Ich nahm dann die Abba-Scheibe. Richtige Entscheidung. Die ist heute immer noch super, während die Teens offenbar doch nicht ganz das Zeug zum Klassiker hatten.
Um die Smiths von Anfang an mitzubekommen, war ich jene zwei, drei Jahre zu jung, die in diesem Alter beinahe zwei, drei Generationen ausmachen. Zwischen 12 und 15 wird so gut wie alles im Leben eines Jungen auf den Kopf gestellt, durcheinandergewirbelt, neu sortiert und beleuchtet, mit neuen Vorzeichen versehen. Das Kind wächst in die Fremde, das Leben wird Zumutung, die Musik muss ersetzen, was die Welt ermangelt, und es mangelt überall.

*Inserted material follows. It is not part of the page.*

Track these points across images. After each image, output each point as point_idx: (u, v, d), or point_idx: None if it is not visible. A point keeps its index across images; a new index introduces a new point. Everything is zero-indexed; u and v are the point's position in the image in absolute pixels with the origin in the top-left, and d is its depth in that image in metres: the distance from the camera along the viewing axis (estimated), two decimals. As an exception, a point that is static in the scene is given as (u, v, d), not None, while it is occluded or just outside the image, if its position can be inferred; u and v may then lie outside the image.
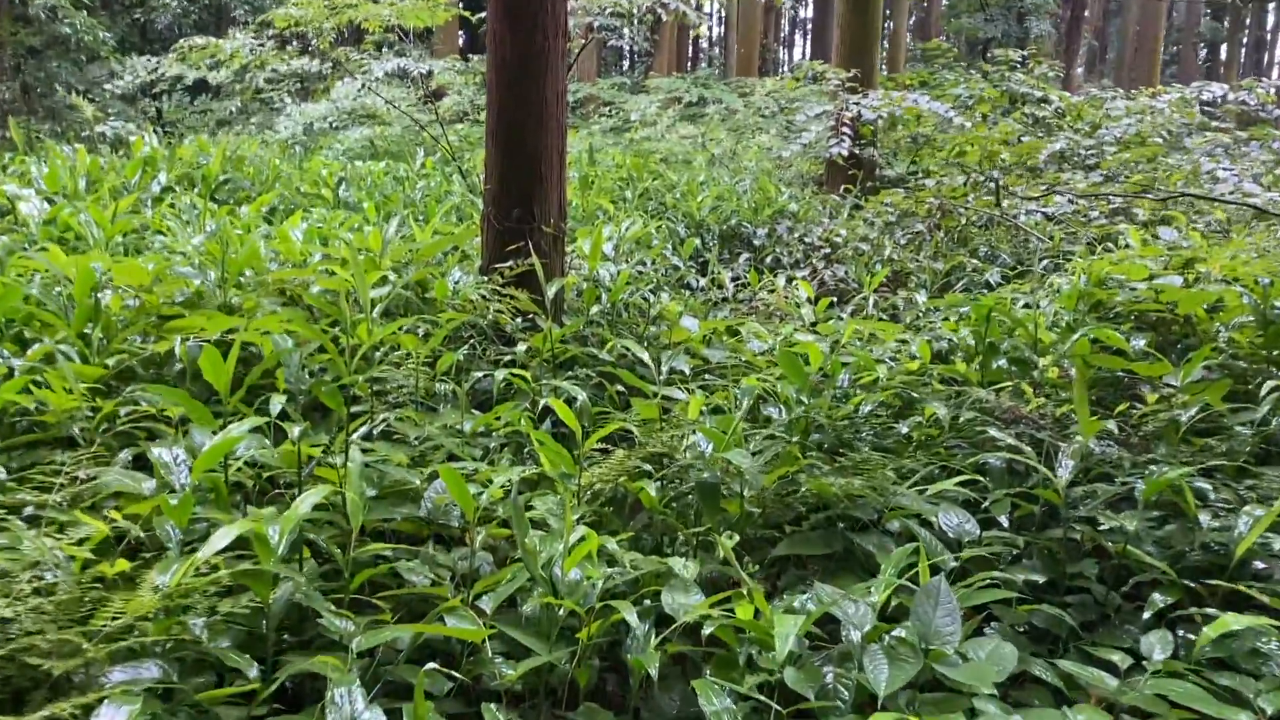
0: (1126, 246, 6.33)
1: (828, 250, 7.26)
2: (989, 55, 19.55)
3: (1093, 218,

Jedenfalls stieg ich zur dritten und besten Platte ein, „The Queen ist dead“, und von da an blieb die Musik dieser vielleicht bedeutendsten Band aller Zeiten der ewige akustische Spiegel meines Innern. Meines jugendlichen Innern, muss ich sagen. Denn wenn ich heute in diese Musik hineinblicke, dann sehe ich nicht mehr mich, aber ich sehe noch eine ferne, vergangene Möglichkeit von mir, eine frühere Instanz, über die ich nicht spotten und lachen mag, wie über andere Peinlichkeiten und Jugendsünden. Ich sehe das Ernste und immer noch Anwesende, das tief Überdauernde dieser schwierigen Zeit, den in alle Richtungen reißenden Schmerz und die Ströme von unsäglicher Selbstverachtung, die die Seele empfindsamer Jugend zu allen Zeiten bedrohen, sie an Mauern und Abgründen entlangwälzen, bis man schließlich zerrieben, zerschunden, zerbrochen als Erwachsener im Leben aufwacht, hinreichend abgestorben und frei von Illusionen.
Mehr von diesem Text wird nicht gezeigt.